When Diets Don’t Work

When Diets Don’t Work

Anybody who has ever tried to lose weight, especially a significant amount of weight, knows that it is like trying to swim upstream against a strong current. Even with a concentrated effort and absolute focus, it’s hard to make progress. If you let go and do nothing, you drift away.

So why is it so hard to meet our weight loss goals?

In part, it’s because of our expectations. The oft-recommended diet and exercise typically produces modest results, not the extreme weight loss people expect.

Medically speaking, the way to achieve successful sustained weight loss is to aim low and work hard. The Australian National Health and Medical Research Council’s (NHMRC) evidence-based guidelines for successful sustained weight loss advises to aim for a goal of 5-10% weight loss, achieved by a 2500 daily kilojoule deficit and five hours a week of moderate exercise. Progress should be monitored by a GP fortnightly for three months. If weight lost is less than 1%, the GP should arrange additional weight loss interventions.

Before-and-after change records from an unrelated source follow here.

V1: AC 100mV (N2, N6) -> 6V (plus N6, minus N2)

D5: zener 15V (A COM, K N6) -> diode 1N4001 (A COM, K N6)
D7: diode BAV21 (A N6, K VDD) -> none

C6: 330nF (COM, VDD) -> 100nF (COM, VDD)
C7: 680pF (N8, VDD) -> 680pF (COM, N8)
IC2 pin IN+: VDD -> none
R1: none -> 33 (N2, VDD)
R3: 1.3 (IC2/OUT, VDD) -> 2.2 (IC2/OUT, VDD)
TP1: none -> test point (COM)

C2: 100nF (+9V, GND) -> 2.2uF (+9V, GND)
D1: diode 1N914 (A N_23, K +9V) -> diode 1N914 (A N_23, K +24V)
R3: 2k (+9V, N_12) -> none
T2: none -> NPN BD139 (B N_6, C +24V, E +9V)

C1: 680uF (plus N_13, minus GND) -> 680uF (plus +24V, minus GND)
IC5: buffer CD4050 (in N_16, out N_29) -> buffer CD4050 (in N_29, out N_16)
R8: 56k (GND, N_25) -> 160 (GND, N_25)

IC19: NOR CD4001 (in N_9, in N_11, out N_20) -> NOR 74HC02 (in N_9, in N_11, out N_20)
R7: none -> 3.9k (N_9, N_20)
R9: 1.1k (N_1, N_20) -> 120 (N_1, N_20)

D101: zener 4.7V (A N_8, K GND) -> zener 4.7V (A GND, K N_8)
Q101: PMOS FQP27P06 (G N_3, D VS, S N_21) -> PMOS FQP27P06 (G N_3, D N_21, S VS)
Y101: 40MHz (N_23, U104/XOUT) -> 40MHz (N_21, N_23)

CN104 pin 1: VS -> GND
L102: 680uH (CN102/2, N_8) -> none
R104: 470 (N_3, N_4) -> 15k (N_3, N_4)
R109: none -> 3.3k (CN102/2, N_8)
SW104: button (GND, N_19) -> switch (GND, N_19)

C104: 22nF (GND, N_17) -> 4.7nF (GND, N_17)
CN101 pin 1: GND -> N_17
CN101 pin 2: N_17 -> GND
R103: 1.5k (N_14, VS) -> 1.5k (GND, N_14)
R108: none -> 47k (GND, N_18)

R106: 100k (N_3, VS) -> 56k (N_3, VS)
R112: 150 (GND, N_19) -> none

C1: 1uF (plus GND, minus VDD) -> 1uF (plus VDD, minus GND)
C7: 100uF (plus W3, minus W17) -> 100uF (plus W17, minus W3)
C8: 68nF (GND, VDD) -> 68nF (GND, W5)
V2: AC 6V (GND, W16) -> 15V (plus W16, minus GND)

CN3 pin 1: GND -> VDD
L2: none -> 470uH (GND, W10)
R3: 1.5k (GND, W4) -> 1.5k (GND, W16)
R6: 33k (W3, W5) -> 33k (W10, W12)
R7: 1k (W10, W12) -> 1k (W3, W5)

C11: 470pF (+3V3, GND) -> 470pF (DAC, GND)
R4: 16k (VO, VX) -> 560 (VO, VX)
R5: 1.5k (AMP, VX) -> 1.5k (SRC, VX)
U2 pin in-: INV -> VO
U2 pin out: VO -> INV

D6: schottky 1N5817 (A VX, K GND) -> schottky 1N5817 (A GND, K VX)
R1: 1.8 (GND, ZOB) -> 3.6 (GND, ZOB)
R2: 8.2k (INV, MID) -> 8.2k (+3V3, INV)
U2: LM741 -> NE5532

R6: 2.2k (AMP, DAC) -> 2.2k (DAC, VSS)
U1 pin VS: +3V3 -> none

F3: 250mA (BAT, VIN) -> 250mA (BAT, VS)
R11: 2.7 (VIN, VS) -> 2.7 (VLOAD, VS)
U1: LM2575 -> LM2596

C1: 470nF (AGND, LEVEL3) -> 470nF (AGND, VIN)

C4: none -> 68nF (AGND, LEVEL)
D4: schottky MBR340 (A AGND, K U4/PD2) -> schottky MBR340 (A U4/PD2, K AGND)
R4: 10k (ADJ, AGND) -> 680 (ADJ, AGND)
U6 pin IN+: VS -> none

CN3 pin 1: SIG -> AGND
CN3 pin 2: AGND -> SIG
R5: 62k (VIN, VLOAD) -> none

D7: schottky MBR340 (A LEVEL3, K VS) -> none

For an Australian female of average height, the upper limit of the healthy weight range is 66kg, making a 5% weight loss of 3-4kg achievable with this recommended diet and exercise. But if you have 30-40kg to lose, like over 5 million other Australians, you have obesity and weight loss becomes more difficult.

It is important to understand that obesity is a chronic disease recognised by the World Health Organisation. It is not a sign of poor willpower or self-discipline. Obesity is a complex medical condition and the cause extends further than simplistic “calories in, calories out”. The interplay between humans and the environment, influenced by your genes, set the scene for your weight trajectory throughout life.

Body weight is regulated through a complex system involving the interaction between energy balance and feedback mechanisms that regulate a person’s appetite, energy intake and energy expenditure.

Appetite

Appetite is very hard to control. The biochemical pathways regulating appetite are powerful. It is believed that people with obesity, have a defective feedback control system where the appetite regulation part of the brain does not function properly, and instead, continues to stimulate hunger and food seeking behaviour, despite adequate energy reserves.

Calorie Absorption

It has been shown that those prone to obesity absorb more calories from their diet. This is affected by factors such as their gut flora (the micro-organisms found in a person’s gut) and their hormone response to food.

For example, a person who has ever had obesity typically requires 15% fewer calories to maintain an ideal body weight than someone of the same weight who has never had obesity.

Energy Expenditure

Activity and exercise account for only 20% of the energy a person expends. Almost 70% is expended through metabolic processes and another 10% through the thermic response to food. Energy expenditure varies between people. There is a strong relationship between resting energy expenditure and fat-free mass, which makes weight loss increasingly difficult for people with higher fat reserves.  Studies have identified metabolically active tissues that decrease as a person’s body mass index (BMI) increases, which is one of the reasons obesity becomes self-perpetuating.

Excess fat reduces energy levels, making it more difficult to exercise. Intense or lengthier exercise causes the body to release the stress hormone cortisol which not only contributes to hunger, but also promotes fat storage independently of caloric intake. For men, extra belly fat also raises oestrogen levels and lowers testosterone, making it even harder to gain muscle and lose fat. Reduced muscle mass means a lower base rate of metabolism, increasing the ease of weight gain.

Fortunately, like many diseases, obesity can be treated.

The National Institutes of Health in America has recognised that weight loss surgery (also known as bariatric surgery), is the only effective long-term treatment for people with a BMI above 35. The NHMRC guidelines advise GPs to consider bariatric surgery for adults with a BMI above 35 who have obesity related health complications, and for all adults with a BMI above 40 regardless of their health.

Weight loss surgery is a tool that puts people with obesity back on an even playing field with everybody else. It allows their efforts toward weight management to be effectual and sustainable.  Gastric sleeve and gastric bypass surgery typically produce sustained weight loss of between 60% to 80% of excess weight. For a female of average height with a BMI of 40, this would be about 24kg to 32kg, or about 35% of their initial body weight.

If you have obesity and have repeatedly found that diets don’t work for you, it is important to remember that you have not failed and that you are not a failure.

Like millions of Australians, you have a chronic disease that requires the appropriate treatment. Discuss with your doctor if, under the NHMRC guidelines, bariatric surgery would be an appropriate treatment for you.